Il faut tirer deux enseignements de cette expérience. Tout d’abord, considérer les communautés comme des partenaires de travail est la seule manière de préserver les ressources en eau pour les générations futures. Ensuite, l’eau doit rester entre les mains du secteur public et être traitée comme une ressource collective et non comme une marchandise. Une jeune villageoise l’a exprimé très joliment : « Pour nous, économiser l’eau est une question de survie, ce n’est pas comme pour un commerçant qui ferme sa boutique parce que son affaire n’est plus rentable. »

SOURCE
 Article repris d’Altermondes n°13, mars-mai 2008, p. 21.

Post-scriptum (Olivier Petitjean, 2009)

Pour une présentation plus détaillée de l’expérience, on peut lire V. Suresh et Pradip Prabhu, « Democratisation of Water Management as a Way to Reclaiming Public Water : the Tamil Nadu Experience », dans l’ouvrage collectif “Reclaiming Public Water”.
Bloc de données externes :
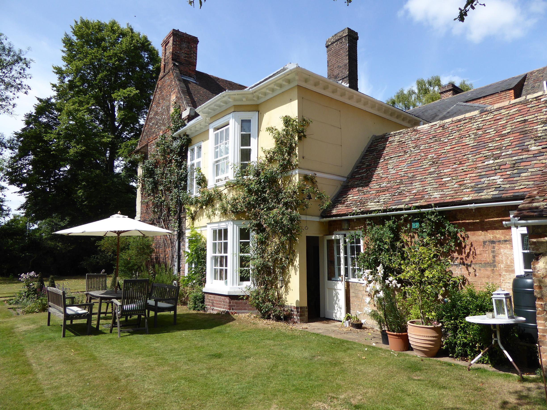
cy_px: 205
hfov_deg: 69.4
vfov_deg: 54.9
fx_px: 395
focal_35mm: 25
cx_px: 274
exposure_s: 1/1000
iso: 100
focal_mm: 4.3
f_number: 3.3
On peut préciser qu’avant l’expérience de démocratisation décrite ici, l’eau du Tamil Nadu provenait dans sa quasi totalité des aquifères souterrains. L’agence de l’eau du Tamil Nadu était financée proportionnellement au nombre de nouveaux équipements et investissements qu’elle mettait en place - un mode de financement des services publics assez courant en Inde. Elle était donc incitée à répondre à tous les problèmes par l’installation de nouveaux tuyaux et de nouvelles pompes, ce qui a mené à une sévère crise en 2004, la sécheresse s’ajoutant à la surexploitation des aquifères. Les menaces de privatisation ont également joué un rôle pour mobiliser les agents et ingénieurs de l’agence, qui ont littéralement réinventé le service public en quelques années. L’adoption de pratiques de concertation ancestrales (le koodam) a favorisé l’implication des habitants. La participation de la population a permis de restaurer des équipements traditionnels constituant des sources alternatives ou permettant de conserver l’eau, ainsi que de mettre un frein aux pompages excessifs et non régulés.